*Provided material:*
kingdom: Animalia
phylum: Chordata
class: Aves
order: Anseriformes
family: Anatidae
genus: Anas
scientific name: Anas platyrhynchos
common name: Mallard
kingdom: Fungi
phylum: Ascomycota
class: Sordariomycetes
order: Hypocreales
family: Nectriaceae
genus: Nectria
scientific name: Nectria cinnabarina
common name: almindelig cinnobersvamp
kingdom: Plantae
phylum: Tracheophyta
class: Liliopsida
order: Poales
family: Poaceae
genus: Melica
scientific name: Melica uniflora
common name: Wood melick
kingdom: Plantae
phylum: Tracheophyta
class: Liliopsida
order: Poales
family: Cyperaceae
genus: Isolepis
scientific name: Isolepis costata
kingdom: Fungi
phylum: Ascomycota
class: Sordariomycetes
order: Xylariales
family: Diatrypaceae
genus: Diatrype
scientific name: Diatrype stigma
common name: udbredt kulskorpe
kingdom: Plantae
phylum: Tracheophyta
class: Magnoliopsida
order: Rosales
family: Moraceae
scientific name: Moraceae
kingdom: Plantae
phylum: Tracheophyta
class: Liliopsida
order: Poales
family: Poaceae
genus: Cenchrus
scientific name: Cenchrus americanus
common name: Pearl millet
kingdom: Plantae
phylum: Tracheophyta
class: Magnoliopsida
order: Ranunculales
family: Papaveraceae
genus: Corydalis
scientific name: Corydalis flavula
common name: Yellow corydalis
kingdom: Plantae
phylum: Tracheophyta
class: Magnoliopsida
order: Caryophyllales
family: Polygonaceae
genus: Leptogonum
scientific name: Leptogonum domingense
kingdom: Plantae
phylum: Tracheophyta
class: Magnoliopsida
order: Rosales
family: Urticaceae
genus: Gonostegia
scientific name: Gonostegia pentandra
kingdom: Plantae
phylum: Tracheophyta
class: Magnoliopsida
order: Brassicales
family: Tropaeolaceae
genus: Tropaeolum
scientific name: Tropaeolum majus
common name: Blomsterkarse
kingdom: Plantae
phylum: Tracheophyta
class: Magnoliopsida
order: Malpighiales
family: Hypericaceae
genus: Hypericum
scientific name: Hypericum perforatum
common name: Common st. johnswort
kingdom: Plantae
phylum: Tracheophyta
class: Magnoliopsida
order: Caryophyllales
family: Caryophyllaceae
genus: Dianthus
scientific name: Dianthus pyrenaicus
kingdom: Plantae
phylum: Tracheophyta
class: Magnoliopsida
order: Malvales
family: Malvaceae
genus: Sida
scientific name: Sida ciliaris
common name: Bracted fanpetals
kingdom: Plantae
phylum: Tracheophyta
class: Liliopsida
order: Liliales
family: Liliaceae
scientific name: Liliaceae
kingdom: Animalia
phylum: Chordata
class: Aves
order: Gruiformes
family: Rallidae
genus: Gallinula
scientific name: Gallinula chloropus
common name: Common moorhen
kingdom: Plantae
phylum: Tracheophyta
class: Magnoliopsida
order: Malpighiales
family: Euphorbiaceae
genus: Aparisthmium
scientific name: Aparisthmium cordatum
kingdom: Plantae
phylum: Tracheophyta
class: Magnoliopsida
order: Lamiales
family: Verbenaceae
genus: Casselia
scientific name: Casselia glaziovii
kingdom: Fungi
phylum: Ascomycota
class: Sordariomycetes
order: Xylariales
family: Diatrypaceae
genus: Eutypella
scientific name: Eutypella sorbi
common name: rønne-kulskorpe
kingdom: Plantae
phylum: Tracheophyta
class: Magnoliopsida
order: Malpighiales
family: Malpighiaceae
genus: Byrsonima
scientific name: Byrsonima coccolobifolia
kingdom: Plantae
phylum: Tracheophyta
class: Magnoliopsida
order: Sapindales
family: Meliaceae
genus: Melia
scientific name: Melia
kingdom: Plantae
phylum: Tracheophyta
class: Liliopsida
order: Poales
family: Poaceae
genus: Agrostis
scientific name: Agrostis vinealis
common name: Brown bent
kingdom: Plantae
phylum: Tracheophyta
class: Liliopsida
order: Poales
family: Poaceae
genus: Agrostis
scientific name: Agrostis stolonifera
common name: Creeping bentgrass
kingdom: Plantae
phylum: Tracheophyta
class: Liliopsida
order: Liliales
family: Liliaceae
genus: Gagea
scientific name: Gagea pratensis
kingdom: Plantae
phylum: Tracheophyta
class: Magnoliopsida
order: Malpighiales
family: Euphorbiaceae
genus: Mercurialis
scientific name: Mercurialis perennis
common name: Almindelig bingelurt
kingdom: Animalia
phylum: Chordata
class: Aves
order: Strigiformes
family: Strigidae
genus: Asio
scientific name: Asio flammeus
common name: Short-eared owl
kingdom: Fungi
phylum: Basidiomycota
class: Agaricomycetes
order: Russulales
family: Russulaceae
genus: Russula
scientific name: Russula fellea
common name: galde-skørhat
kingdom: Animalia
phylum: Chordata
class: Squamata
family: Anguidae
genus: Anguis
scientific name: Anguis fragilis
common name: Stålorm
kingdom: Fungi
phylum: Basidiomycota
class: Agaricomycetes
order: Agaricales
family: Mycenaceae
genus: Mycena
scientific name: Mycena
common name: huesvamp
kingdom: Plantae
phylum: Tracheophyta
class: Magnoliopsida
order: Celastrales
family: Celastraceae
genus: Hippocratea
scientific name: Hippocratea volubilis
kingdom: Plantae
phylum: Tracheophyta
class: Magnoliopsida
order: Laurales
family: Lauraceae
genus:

*Requirements:*
Copy every line of the material above, word for word and in the same order.

*Response for this exercise:*
kingdom: Animalia
phylum: Chordata
class: Aves
order: Anseriformes
family: Anatidae
genus: Anas
scientific name: Anas platyrhynchos
common name: Mallard
kingdom: Fungi
phylum: Ascomycota
class: Sordariomycetes
order: Hypocreales
family: Nectriaceae
genus: Nectria
scientific name: Nectria cinnabarina
common name: almindelig cinnobersvamp
kingdom: Plantae
phylum: Tracheophyta
class: Liliopsida
order: Poales
family: Poaceae
genus: Melica
scientific name: Melica uniflora
common name: Wood melick
kingdom: Plantae
phylum: Tracheophyta
class: Liliopsida
order: Poales
family: Cyperaceae
genus: Isolepis
scientific name: Isolepis costata
kingdom: Fungi
phylum: Ascomycota
class: Sordariomycetes
order: Xylariales
family: Diatrypaceae
genus: Diatrype
scientific name: Diatrype stigma
common name: udbredt kulskorpe
kingdom: Plantae
phylum: Tracheophyta
class: Magnoliopsida
order: Rosales
family: Moraceae
scientific name: Moraceae
kingdom: Plantae
phylum: Tracheophyta
class: Liliopsida
order: Poales
family: Poaceae
genus: Cenchrus
scientific name: Cenchrus americanus
common name: Pearl millet
kingdom: Plantae
phylum: Tracheophyta
class: Magnoliopsida
order: Ranunculales
family: Papaveraceae
genus: Corydalis
scientific name: Corydalis flavula
common name: Yellow corydalis
kingdom: Plantae
phylum: Tracheophyta
class: Magnoliopsida
order: Caryophyllales
family: Polygonaceae
genus: Leptogonum
scientific name: Leptogonum domingense
kingdom: Plantae
phylum: Tracheophyta
class: Magnoliopsida
order: Rosales
family: Urticaceae
genus: Gonostegia
scientific name: Gonostegia pentandra
kingdom: Plantae
phylum: Tracheophyta
class: Magnoliopsida
order: Brassicales
family: Tropaeolaceae
genus: Tropaeolum
scientific name: Tropaeolum majus
common name: Blomsterkarse
kingdom: Plantae
phylum: Tracheophyta
class: Magnoliopsida
order: Malpighiales
family: Hypericaceae
genus: Hypericum
scientific name: Hypericum perforatum
common name: Common st. johnswort
kingdom: Plantae
phylum: Tracheophyta
class: Magnoliopsida
order: Caryophyllales
family: Caryophyllaceae
genus: Dianthus
scientific name: Dianthus pyrenaicus
kingdom: Plantae
phylum: Tracheophyta
class: Magnoliopsida
order: Malvales
family: Malvaceae
genus: Sida
scientific name: Sida ciliaris
common name: Bracted fanpetals
kingdom: Plantae
phylum: Tracheophyta
class: Liliopsida
order: Liliales
family: Liliaceae
scientific name: Liliaceae
kingdom: Animalia
phylum: Chordata
class: Aves
order: Gruiformes
family: Rallidae
genus: Gallinula
scientific name: Gallinula chloropus
common name: Common moorhen
kingdom: Plantae
phylum: Tracheophyta
class: Magnoliopsida
order: Malpighiales
family: Euphorbiaceae
genus: Aparisthmium
scientific name: Aparisthmium cordatum
kingdom: Plantae
phylum: Tracheophyta
class: Magnoliopsida
order: Lamiales
family: Verbenaceae
genus: Casselia
scientific name: Casselia glaziovii
kingdom: Fungi
phylum: Ascomycota
class: Sordariomycetes
order: Xylariales
family: Diatrypaceae
genus: Eutypella
scientific name: Eutypella sorbi
common name: rønne-kulskorpe
kingdom: Plantae
phylum: Tracheophyta
class: Magnoliopsida
order: Malpighiales
family: Malpighiaceae
genus: Byrsonima
scientific name: Byrsonima coccolobifolia
kingdom: Plantae
phylum: Tracheophyta
class: Magnoliopsida
order: Sapindales
family: Meliaceae
genus: Melia
scientific name: Melia
kingdom: Plantae
phylum: Tracheophyta
class: Liliopsida
order: Poales
family: Poaceae
genus: Agrostis
scientific name: Agrostis vinealis
common name: Brown bent
kingdom: Plantae
phylum: Tracheophyta
class: Liliopsida
order: Poales
family: Poaceae
genus: Agrostis
scientific name: Agrostis stolonifera
common name: Creeping bentgrass
kingdom: Plantae
phylum: Tracheophyta
class: Liliopsida
order: Liliales
family: Liliaceae
genus: Gagea
scientific name: Gagea pratensis
kingdom: Plantae
phylum: Tracheophyta
class: Magnoliopsida
order: Malpighiales
family: Euphorbiaceae
genus: Mercurialis
scientific name: Mercurialis perennis
common name: Almindelig bingelurt
kingdom: Animalia
phylum: Chordata
class: Aves
order: Strigiformes
family: Strigidae
genus: Asio
scientific name: Asio flammeus
common name: Short-eared owl
kingdom: Fungi
phylum: Basidiomycota
class: Agaricomycetes
order: Russulales
family: Russulaceae
genus: Russula
scientific name: Russula fellea
common name: galde-skørhat
kingdom: Animalia
phylum: Chordata
class: Squamata
family: Anguidae
genus: Anguis
scientific name: Anguis fragilis
common name: Stålorm
kingdom: Fungi
phylum: Basidiomycota
class: Agaricomycetes
order: Agaricales
family: Mycenaceae
genus: Mycena
scientific name: Mycena
common name: huesvamp
kingdom: Plantae
phylum: Tracheophyta
class: Magnoliopsida
order: Celastrales
family: Celastraceae
genus: Hippocratea
scientific name: Hippocratea volubilis
kingdom: Plantae
phylum: Tracheophyta
class: Magnoliopsida
order: Laurales
family: Lauraceae
genus:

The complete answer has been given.